Exercise details -
From the records below, take each line where the string "後賀山名停車場線" shows up and copy it.

*** Opening Available data ***

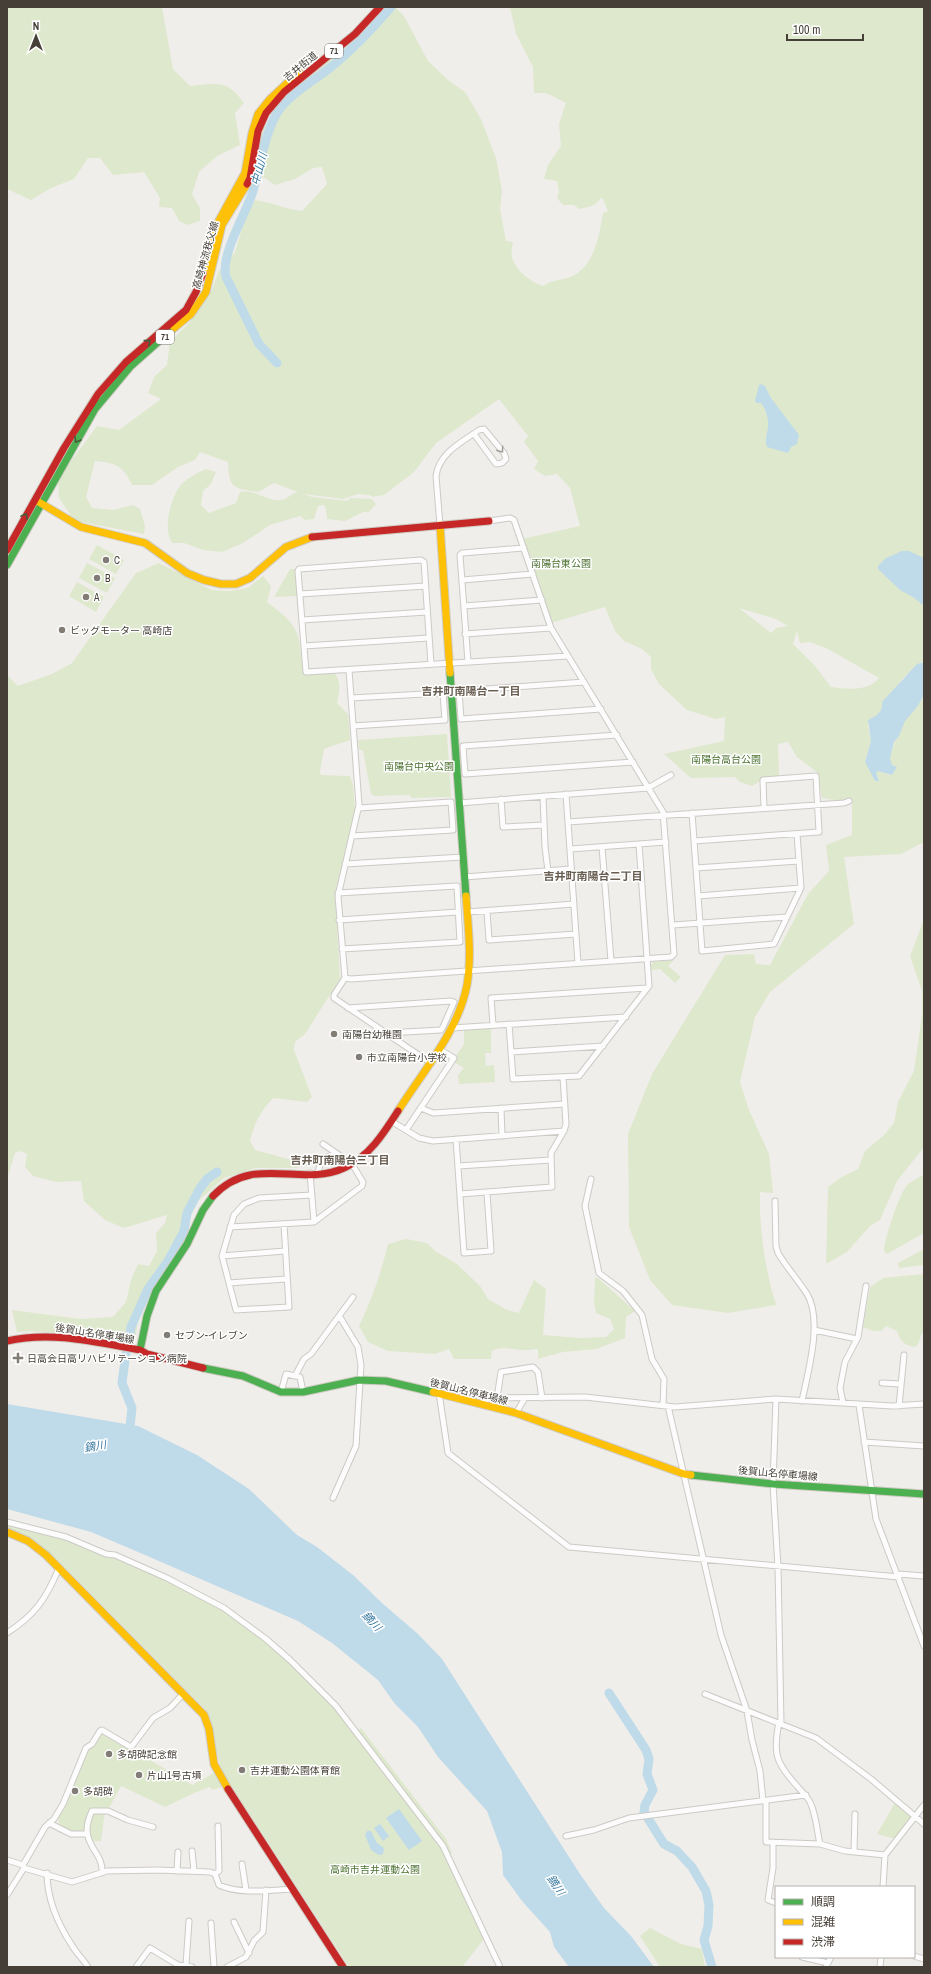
<svg xmlns="http://www.w3.org/2000/svg" width="931" height="1974" viewBox="0 0 931 1974" font-family="'Archivo Narrow','Noto Sans JP',sans-serif">
<rect width="100%" height="100%" fill="#f0eeea"/>
<!-- green -->
<path fill="#dee8cd" fill-rule="evenodd" d="M7,7H162L173,69L190,86C216,83 227,79 244,103L235,113L240,145L217,156L199,172L192,194L200,208V221L187,225L179,221L172,208L159,207L160,198L144,172L113,175L100,158H88L74,179L51,188L31,200L7,189Z
M388,7H395L404,16L428,61L448,80L465,92L481,119L496,158L502,191L500,209L506,241L513,242C512,247 511,254 512,258C517,272 531,282 543,286C555,278 563,281 573,276C595,264 599,236 603,213L608,211L602,197C595,206 590,207 579,209L574,205H563L557,198L559,191L557,181L544,179L548,165L561,146L559,124L566,103L546,93H534L533,67L516,34L510,7H924V662H921L902,679L877,716L868,725L871,741L865,762L879,781L876,773L878,771L892,775C892,769 890,764 890,759C890,752 901,727 904,721C910,711 919,706 924,695V842L901,854L844,857L854,924L770,992L755,1017L740,1082L749,1110L769,1154L773,1193L760,1192C759,1230 765,1268 776,1305L728,1313L672,1305L650,1280L629,1227L628,1134L652,1074L725,955L754,954L756,964L770,965L808,894L829,871L826,845L852,835V803L822,798L818,773L797,757L788,742L778,744L779,776L762,780L752,786L740,782L735,777L691,778L664,754L724,741L725,717L716,719L687,710L659,684L651,669V657L642,649L624,641L615,631L605,607L551,623L522,539L580,526L570,488L557,474L545,476L534,469L538,461L524,442L528,436L499,399L436,443L414,472L384,495L373,497L369,495L358,494L343,499L304,494L312,497L348,501L350,498L372,499L376,504L369,512H363L345,521L327,519L326,509L324,505L318,506L314,519L305,520L300,516L270,525L243,543L222,552L203,550L184,543H172C163,530 170,502 178,489C183,480 197,473 206,469L216,472L211,484L203,491L201,505L209,513L236,503L240,492C256,489 268,502 281,500C288,499 292,493 298,492L274,483L258,492C233,488 229,489 228,462L200,452L195,460L178,467L152,485H132C123,465 115,463 95,461L86,497L92,508L113,510L133,505L140,509L145,526L144,534L81,522L71,516L59,498L58,484L63,472L97,426L119,430L161,399L148,393L154,377L167,365L170,342L190,322L212,289L219,271L235,252L244,222L255,200C271,202 285,209 302,211L327,184L322,167L313,168L295,179L275,185L257,173L261,134L282,98L369,26ZM739,608L776,619L788,626L776,628L771,633ZM797,631L800,643L810,642L826,648L879,678C868,692 847,689 831,687L815,666L793,644Z
M97,545L124,560L116,574L89,559Z
M87,563L115,578L107,593L79,578Z
M159,563L212,590L229,591L248,588L263,576L271,586L267,602C301,627 299,633 303,673L335,674C342,683 339,692 337,703L348,714L350,740L324,749L320,772L321,775L350,776L353,786L355,810L335,893L340,979L305,1034L295,1042L294,1050L312,1097L307,1102L273,1098C261,1111 254,1123 250,1141L255,1150L311,1165L296,1168H255L224,1178L198,1201L187,1223L171,1245L139,1315L135,1342C95,1340 57,1328 17,1332L12,1310L80,1319L113,1317L126,1302L131,1280L138,1264L149,1266L157,1251L156,1233L165,1223L167,1215L124,1228L105,1220L84,1201L81,1181L56,1182L33,1176L25,1167L27,1154L21,1151L15,1153L7,1179V675L18,686L52,674L72,663L136,573Z
M290,569H297L298,596L274,597Z
M77,582L104,597L96,612L69,596Z
M447,734L451,797L411,798L410,795L375,796L371,794L363,750H359L358,740Z
M924,920V1147L897,1181L880,1220L870,1226L847,1252L826,1264L828,1187L840,1178L858,1169L865,1151L883,1136L894,1123L898,1102L914,1071L922,1015V991L910,956Z
M674,960L668,966L681,977L675,983L660,969L651,970V965L653,962Z
M491,1028V1053H485L486,1066L494,1065L495,1082L459,1084L458,1075L464,1068L454,1062L457,1057L456,1056L464,1044V1030Z
M924,1174V1233L887,1254L884,1251C884,1240 900,1191 908,1184C913,1180 919,1178 924,1174Z
M406,1239L427,1243L435,1251L457,1264L480,1286L488,1299L507,1310L519,1313L534,1280L546,1289L543,1335L579,1338L606,1337L614,1329L610,1319L596,1313L594,1303L595,1278H598L635,1311L626,1317L625,1338L597,1349L563,1352L538,1359V1349C533,1349 527,1351 522,1350C512,1350 502,1345 492,1351L491,1359H454L449,1349L435,1354L388,1351L368,1342L359,1326C372,1299 381,1273 388,1244Z
M924,1249V1265L899,1268L898,1263Z
M924,1274V1334L922,1333L918,1344L915,1347C904,1345 900,1341 897,1331L886,1326L881,1331H873L863,1327L870,1287L883,1278Z
M7,1520L106,1552L116,1553L203,1593L245,1620L267,1637L337,1705L358,1731L361,1728L446,1839L452,1853L449,1855L488,1934L462,1967H349L223,1773C214,1751 216,1729 206,1710L56,1558L29,1537L7,1527Z
M103,1732L192,1785L214,1773L222,1787L212,1790L210,1787L194,1793L165,1807L121,1786L108,1810H105L101,1841H90L83,1833L72,1834L59,1826L58,1817L87,1750L94,1745Z
M896,1801L914,1816L896,1839L877,1834Z
M650,1928L681,1944L702,1949L705,1967H660L640,1936Z"/>
<!-- water -->
<path fill="#bfdae9" d="M761,384L765,386L771,398L799,435L797,444L791,447L788,453L767,447C764,438 768,434 768,425C769,419 765,407 761,403H757L755,401L759,385Z
M902,551H909L924,558V606L913,597L900,590L878,569V566L886,558Z
M924,662V695L917,707L905,721L899,736L894,742L890,758L892,765L897,767L892,775L878,771L876,773L879,781H875L865,762L871,741L868,720C877,716 883,712 882,702L917,664Z
M7,1404L138,1426L197,1455L249,1489L297,1535L317,1547L353,1575L382,1603L418,1634L442,1659L580,1874L604,1908L631,1936L654,1967H569L554,1947L550,1932L522,1901L503,1875L502,1852L487,1811L438,1757L418,1727L395,1704L378,1680L332,1643L298,1621L138,1552L91,1532L7,1509Z
M399,1809L422,1841L409,1850L386,1818Z
M380,1824L389,1836L383,1841L374,1828Z
M367,1831H371L377,1843L384,1848L383,1854L379,1855L371,1850L365,1835Z"/>
<g fill="none" stroke-linecap="round" stroke-linejoin="round">
<!-- river -->
<path stroke="#bfdae9" stroke-width="9" d="M277,363L259,344L226,277C220,256 245,215 252,194C260,169 264,132 279,110C290,94 315,80 331,67C353,49 373,28 391,7
M129,1343L131,1327L148,1289L168,1261L184,1231L187,1213L199,1190L207,1179L217,1172
M126,1353L122,1383L132,1408L129,1436
M609,1693L646,1750L649,1759L647,1774L653,1790L645,1805L644,1812L664,1844L677,1851L692,1867L706,1891L709,1905L708,1926L704,1940L712,1967"/>
<!-- street casing -->
<g stroke="#cccac6" stroke-width="7">
<path id="street" d="M440,525L436,476C439,453 462,442 479,430L484,429L504,453L506,459L502,463L496,464L474,434
M462,580L533,574
M300,594L426,586
M464,606L542,600
M302,620L427,612
M465,634L551,628
M304,646L429,638
M468,662L460,555L462,553L524,548
M431,664L424,562L421,560L299,569L298,571L306,672L568,656
M349,670L359,805L338,896L345,978L351,979L671,957L674,954L663,812L551,628L514,520L510,518L489,521
M584,682L459,691L461,719L601,709
M351,698L443,693L445,720L353,726
M617,735L463,746L465,774L633,762
M566,794L578,963
M543,796L545,847L548,871
M501,799L503,827L544,825
M459,803L648,788L671,775
M692,813L702,951L774,944L801,888L797,834
M568,822L844,803L849,801
M352,836L453,830L451,802L359,808
M694,841L819,832L816,776L763,780L764,808
M602,847L611,961
M570,849L666,842
M345,864L463,857
M696,868L799,861
M464,877L571,869
M338,893L457,886L460,942L342,949
M698,896L801,888
M487,911L489,940L576,934
M467,912L574,904
M339,920L458,912
M673,925L787,917
M345,978L334,995V998L429,1062
M348,1008L451,1001L454,1002L443,1027L441,1030L387,1033
M509,1024L513,1079L579,1076L649,986L639,844
M493,1025L491,998L647,988
M452,1028L626,1017
M511,1052L603,1046
M421,1108L433,1113L564,1104
M501,1108L502,1136
M391,1121L419,1138L433,1141L564,1131
M406,1130L454,1058L439,1049
M456,1139L464,1253L491,1251L487,1193
M458,1166L551,1160
M310,1173L314,1222
M318,1173C320,1161 325,1156 337,1154
M591,1179L585,1206L599,1273L623,1291L642,1315L652,1359L664,1379L663,1405
M460,1194L552,1187L551,1153L564,1131L566,1124L563,1077
M775,1201L776,1246L778,1253C787,1268 798,1280 807,1294C823,1320 808,1372 802,1401
M284,1224L289,1307L236,1310L222,1256L234,1215L244,1204L259,1198L312,1195
M230,1227L314,1222L362,1186L363,1182L352,1164L323,1144
M222,1256L285,1251
M229,1283L286,1279
M814,1330L857,1339
M295,1376L304,1359L311,1354L353,1297
M882,1383L901,1384
M281,1392L286,1374L300,1377L303,1392
M439,1393L448,1453L569,1547L899,1577
M497,1398L501,1372L533,1367L538,1372L542,1398
M776,1399L773,1484L778,1567L781,1723
M843,1403L840,1388L845,1362L858,1337L866,1286
M485,1404L487,1399L490,1398L585,1397L675,1407L776,1399L892,1406L924,1404
M859,1405L876,1519L924,1646
M668,1406L721,1635L747,1711L752,1740L760,1771L763,1801
M899,1406L904,1355
M516,1413L525,1398
M864,1442L924,1446
M333,1498L356,1446L361,1365L358,1347L340,1317
M7,1522L66,1537L106,1554L115,1555L167,1578L224,1608L266,1639L290,1660L336,1706L443,1846L500,1967
M898,1574L924,1576
M7,1633C35,1615 46,1599 59,1568
M705,1694L816,1738L871,1779L924,1824
M779,1722C773,1753 775,1762 797,1786C801,1791 807,1796 810,1802C816,1814 817,1831 820,1844
M766,1801V1842L820,1844L845,1851L885,1855
M49,1823L71,1834H87
M566,1836L594,1830L629,1818L806,1795
M773,1842V1868L768,1900L776,1903
M192,1851L194,1871
M854,1851L855,1814
M7,1860L23,1865L24,1868L72,1882L107,1871L158,1870L210,1872L215,1874L219,1885C241,1895 271,1890 293,1889
M242,1864L246,1890
M23,1865L45,1827L54,1819L63,1804L86,1748L92,1744L100,1731L102,1730L129,1746H132L153,1718L170,1708L184,1693
M177,1871L178,1852
M47,1873C47,1899 59,1926 73,1947C77,1954 84,1960 88,1967
M102,1873C104,1850 76,1844 92,1811H108L128,1820L153,1827
M215,1874L219,1871L218,1826
M883,1887L885,1855L924,1805
M7,1895L24,1868
M234,1922L249,1953
M211,1923L214,1967
M914,1956L924,1959
M802,1957L828,1963
M186,1965L189,1921
M136,1967L150,1948L178,1965L192,1967
M227,1967L246,1957L254,1941L263,1932L266,1890
M826,1967L831,1957
M880,1967L881,1957"/>
</g>
<!-- fast casing -->
<g stroke="#cecac2" stroke-width="9">
<path id="fast" d="M7,565L95,409L130,367L174,328
M450,673L466,896
M140,1350L147,1316L156,1291L187,1244L203,1210L213,1196
M203,1368L243,1376L281,1392H303L359,1380L386,1381L433,1392
M691,1475L773,1484L924,1494"/>
</g>
<!-- slow casing -->
<g stroke="#cecac2" stroke-width="9">
<path id="slow" d="M203,273L216,226L245,173L252,133L258,114L270,99L299,72
M174,328L191,314L206,292L222,225L247,184
M37,501L81,527L145,543L187,573L204,580L221,584H236L250,578L286,547L312,537
M440,525L450,673
M398,1111C423,1071 458,1032 467,985C472,956 468,925 466,896
M433,1392L516,1413L684,1474L691,1475
M7,1532L28,1541L46,1555L204,1715L209,1729L214,1764L228,1789"/>
</g>
<!-- jam casing -->
<g stroke="#cecac2" stroke-width="9">
<path id="jam" d="M247,184L250,178L258,131L266,113L284,92L355,34L380,7
M312,537L489,521
M7,550L64,448L98,394L126,362L186,310L196,292L203,273
M213,1196C254,1153 300,1188 344,1168C369,1157 384,1133 398,1111
M7,1341C52,1331 95,1342 140,1350L147,1354L203,1368
M228,1789L343,1967"/>
</g>
<!-- street -->
<use href="#street" stroke="#fdfcfc" stroke-width="5"/>
<!-- fast -->
<use href="#fast" stroke="#4caf50" stroke-width="7"/>
<!-- slow -->
<use href="#slow" stroke="#ffc107" stroke-width="7"/>
<!-- jam -->
<use href="#jam" stroke="#c62828" stroke-width="7"/>
</g>
<!-- one-way arrows -->
<defs><path id="oneway-chevron" d="M-2-3.5L2.5 0L-2 3.5" fill="none" stroke-width="1.6" stroke-linecap="round" stroke-linejoin="round"/></defs>
<g stroke="#475b3d">
<use href="#oneway-chevron" transform="translate(148 342) rotate(-40)"/>
<use href="#oneway-chevron" transform="translate(77 440) rotate(120)"/>
<use href="#oneway-chevron" transform="translate(25 516) rotate(-62)"/>
</g>
<use stroke="#a19e9a" href="#oneway-chevron" transform="translate(501 450) rotate(54)"/>
<!-- markers -->
<g fill="#817c76" stroke="#fff" stroke-width="1.5">
<circle cx="106" cy="560" r="4"/>
<circle cx="97" cy="578" r="4"/>
<circle cx="86" cy="597" r="4"/>
<circle cx="62" cy="630" r="4"/>
<circle cx="334" cy="1034" r="4"/>
<circle cx="359" cy="1057" r="4"/>
<circle cx="167" cy="1335" r="4"/>
<path d="M16 1352h4v4h4v4h-4v4h-4v-4h-4v-4h4z"/>
<circle cx="109" cy="1754" r="4"/>
<circle cx="242" cy="1770" r="4"/>
<circle cx="139" cy="1775" r="4"/>
<circle cx="75" cy="1791" r="4"/>
</g>
<g text-anchor="middle" stroke-width="3" stroke-linejoin="round" paint-order="stroke">
<!-- shield labels -->
<g fill="#fff" stroke="#7d7973" stroke-width="1">
<rect x="325" y="44" width="18" height="14" rx="3"/>
<rect x="156" y="330" width="18" height="14" rx="3"/>
</g>
<g font-size="9" font-weight="bold" fill="#453f37">
<text x="334" y="54">71</text>
<text x="165" y="340">71</text>
</g>
<!-- street labels -->
<g font-size="10" fill="#453f37" stroke="#fff">
<text transform="translate(300 66) rotate(-39)" y="4">吉井街道</text>
<text transform="translate(205 255) rotate(-74)" y="4">高崎神流秩父線</text>
<text transform="translate(95 1333) rotate(9)" y="4">後賀山名停車場線</text>
<text transform="translate(469 1391) rotate(14)" y="4">後賀山名停車場線</text>
<text transform="translate(778 1473) rotate(5)" y="4">後賀山名停車場線</text>
</g>
<!-- poi labels -->
<g font-size="10" fill="#453f37" stroke="#fff" text-anchor="start">
<text x="114" y="564">C</text>
<text x="105" y="582">B</text>
<text x="94" y="601">A</text>
<text x="70" y="634">ビッグモーター 高崎店</text>
<text x="342" y="1038">南陽台幼稚園</text>
<text x="367" y="1061">市立南陽台小学校</text>
<text x="175" y="1339">セブン-イレブン</text>
<text x="27" y="1362">日高会日高リハビリテーション病院</text>
<text x="117" y="1758">多胡碑記念館</text>
<text x="250" y="1774">吉井運動公園体育館</text>
<text x="147" y="1779">片山1号古墳</text>
<text x="83" y="1795">多胡碑</text>
</g>
<!-- park labels -->
<g font-size="10" fill="#4b7130" stroke="#fff">
<text x="561" y="567">南陽台東公園</text>
<text x="726" y="763">南陽台高台公園</text>
<text x="419" y="770">南陽台中央公園</text>
<text x="375" y="1873">高崎市吉井運動公園</text>
</g>
<!-- water labels -->
<g font-size="11" font-style="italic" fill="#3979a0" stroke="#fff">
<text transform="translate(259 169) rotate(-75)" y="4">中山川</text>
<text transform="translate(95 1446) rotate(-9)" y="4">鏑川</text>
<text transform="translate(372 1621) rotate(47)" y="4">鏑川</text>
<text transform="translate(556 1885) rotate(55)" y="4">鏑川</text>
</g>
<!-- neighbourhood labels -->
<g font-size="11" font-weight="bold" fill="#675d50" stroke="#fff">
<text x="471" y="695">吉井町南陽台一丁目</text>
<text x="593" y="880">吉井町南陽台二丁目</text>
<text x="340" y="1164">吉井町南陽台三丁目</text>
</g>
</g>
<!-- border -->
<rect width="931" height="1974" fill="none" stroke="#453f37" stroke-width="16"/>
<!-- legend -->
<rect x="775" y="1886" width="140" height="72" fill="#ffffff" stroke="#b5b2af"/>
<rect x="783" y="1899" width="20" height="6" fill="#4caf50" stroke="#b5b2af"/>
<text x="811" y="1906" font-size="12" fill="#453f37">順調</text>
<rect x="783" y="1919" width="20" height="6" fill="#ffc107" stroke="#b5b2af"/>
<text x="811" y="1926" font-size="12" fill="#453f37">混雑</text>
<rect x="783" y="1939" width="20" height="6" fill="#c62828" stroke="#b5b2af"/>
<text x="811" y="1946" font-size="12" fill="#453f37">渋滞</text>
<!-- north arrow -->
<g transform="translate(36 36)" stroke="#ffffff" stroke-width="3" paint-order="stroke">
<path d="M0-3L7 15L0 10L-7 15Z" fill="#453f37"/>
<text y="-6" font-size="11" font-weight="bold" text-anchor="middle" fill="#453f37">N</text>
</g>
<!-- scale -->
<path d="M787 34v6h76v-6" fill="none" stroke="#453f37" stroke-width="2"/>
<text x="793" y="34" font-size="12" fill="#453f37" stroke="#ffffff" stroke-width="3" paint-order="stroke">100 m</text>
</svg>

*** Closing Available data ***

Solution to this exercise -
<text transform="translate(95 1333) rotate(9)" y="4">後賀山名停車場線</text>
<text transform="translate(469 1391) rotate(14)" y="4">後賀山名停車場線</text>
<text transform="translate(778 1473) rotate(5)" y="4">後賀山名停車場線</text>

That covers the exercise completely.